BEGIN Extracted text
Source code in rigour/names/analyze.py

def analyze_names(
    type_tag: NameTypeTag,
    names: Sequence[str],
    part_tags: Optional[Mapping[NamePartTag, Sequence[str]]] = None,
    *,
    infer_initials: bool = False,
    symbols: bool = True,
    phonetics: bool = True,
    numerics: bool = True,
    consolidate: bool = True,
    rewrite: bool = True,
) -> Set[Name]:
    """Build a set of tagged [Name][rigour.names.Name] objects from raw strings.

    Args:
        type_tag: The [NameTypeTag][rigour.names.NameTypeTag] for
            every name in this batch. Drives which prefix/org-type/
            tagger passes run: `PER` → person prefix strip + person
            tagger; `ORG`/`ENT` → org-type replacement + org prefix
            strip + org tagger; `OBJ` → object prefix strip ("M/V",
            "SS", …) but no tagger; `UNK` → no rewrites or tagging,
            just construction.
        names: Raw name strings as harvested from the source entity.
            Empty strings and inputs that normalise to empty are
            dropped. Duplicates (after prenormalisation) are de-duplicated.
        part_tags: Pre-classified part annotations, typically produced
            by an adapter that reads structured name-part properties
            off the source entity (e.g. firstName → `GIVEN`,
            lastName → `FAMILY`). Each value is applied to every
            constructed `Name` via `Name.tag_text`. Values can be
            multi-token strings — see the module docstring. Defaults
            to an empty mapping.
END Extracted text
BEGIN Dataset
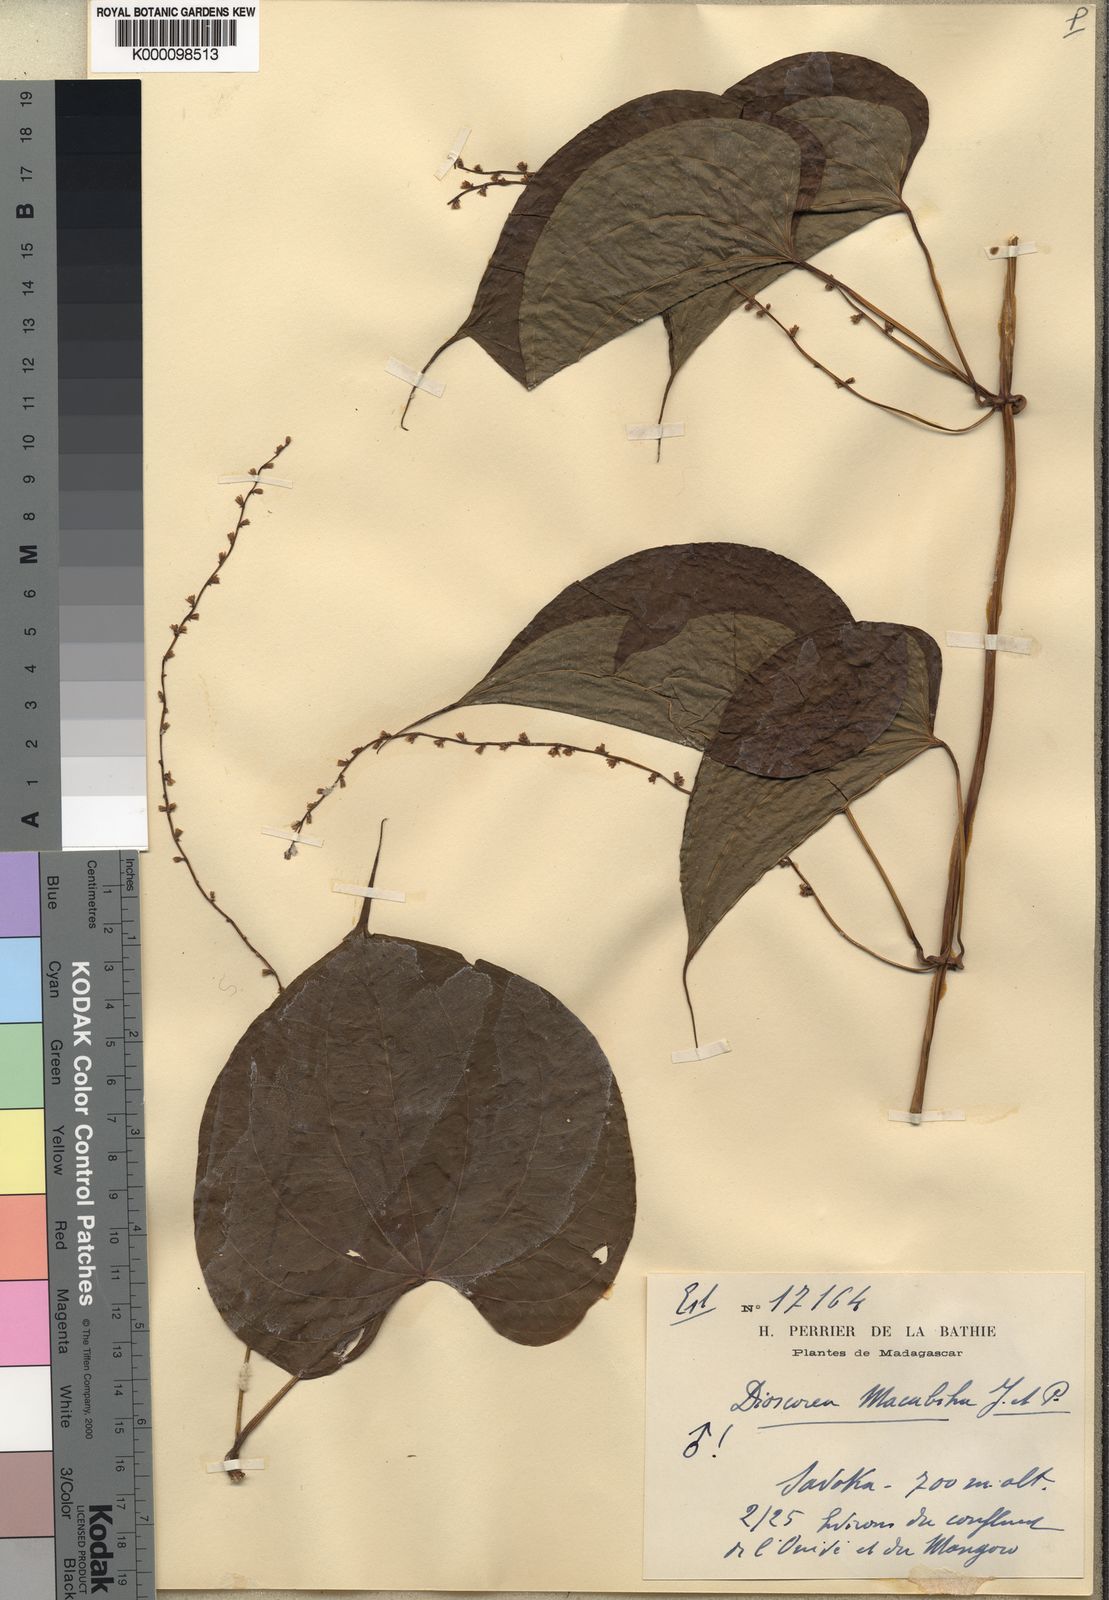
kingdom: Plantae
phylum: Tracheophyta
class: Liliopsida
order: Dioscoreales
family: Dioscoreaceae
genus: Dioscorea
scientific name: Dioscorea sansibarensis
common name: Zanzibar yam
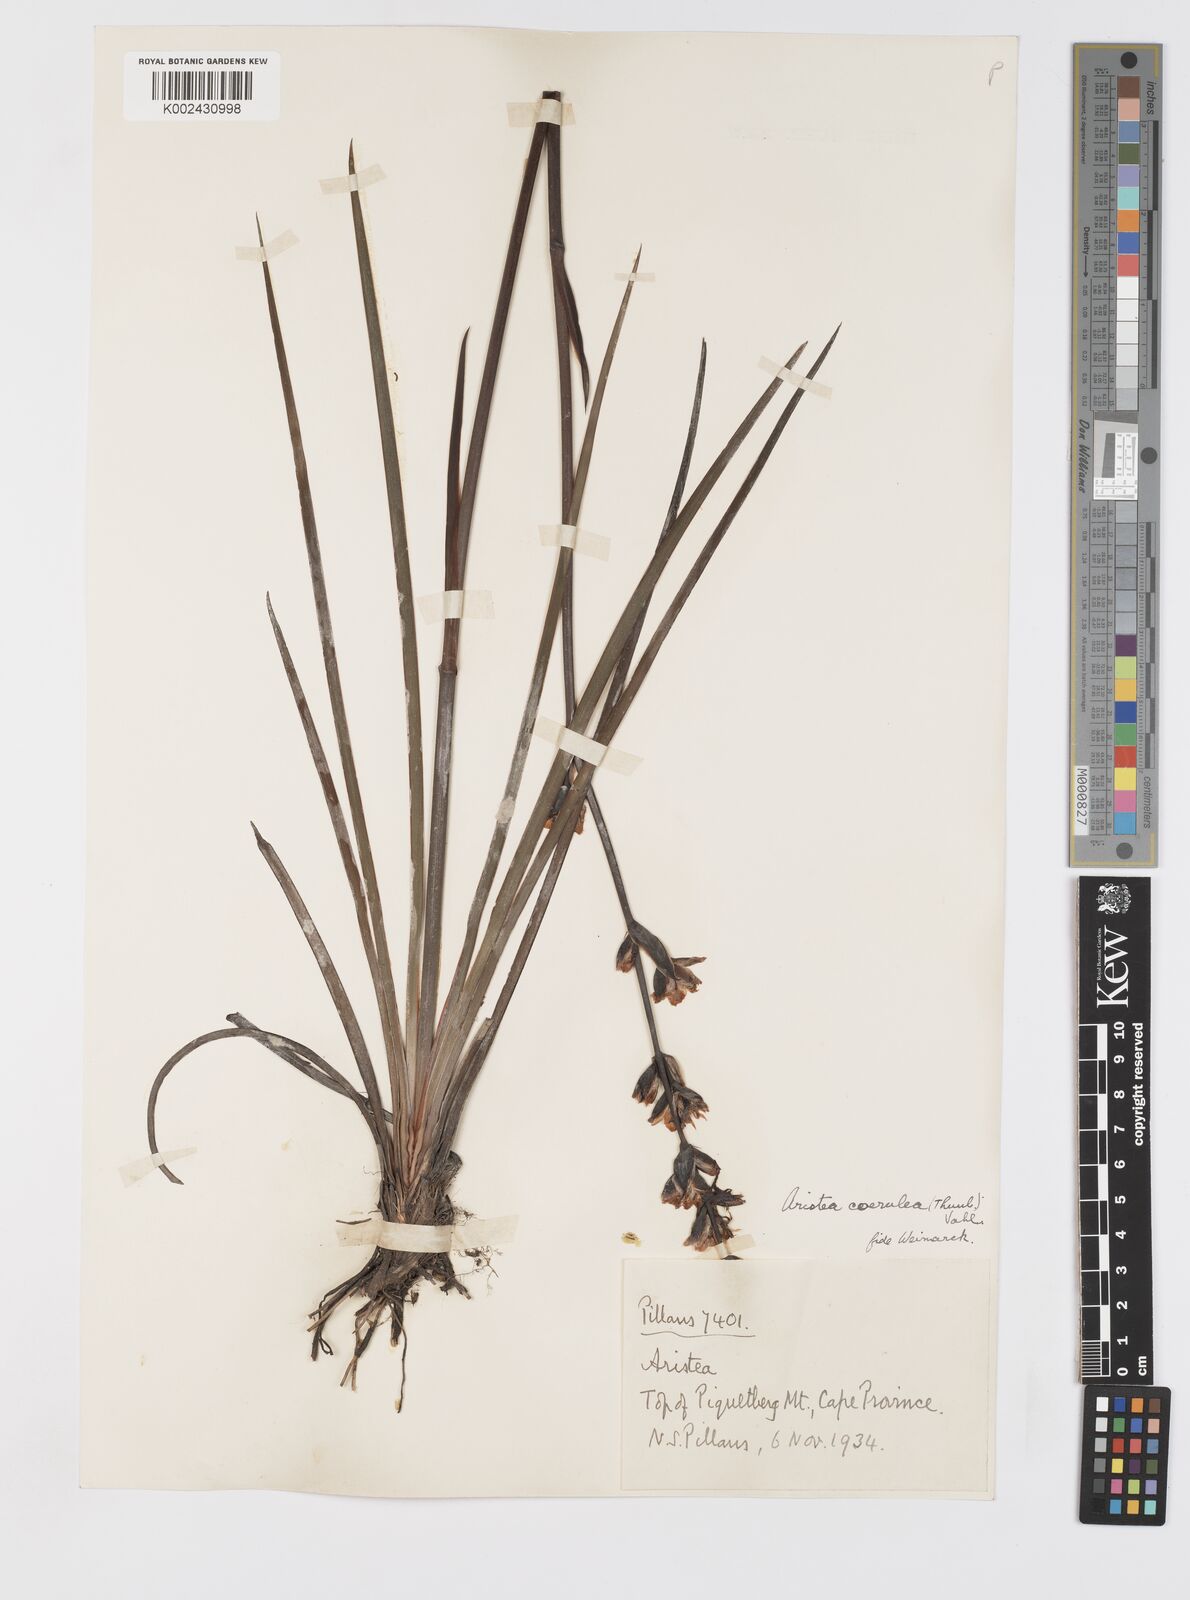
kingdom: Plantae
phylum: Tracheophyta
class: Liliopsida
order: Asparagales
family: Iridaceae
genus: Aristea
END Dataset
■ **Given request**:
Answer these questions about the analyze_names source code:
1. What is the default value of `infer_initials`?
2. Which tagger runs when the type tag is `OBJ`?
3. What happens to duplicate name strings?
Nothing in the listing is needed here.

■ **Full output**:
1. `False`
2. None. `OBJ` strips object prefixes but runs no tagger.
3. They are de-duplicated after prenormalisation.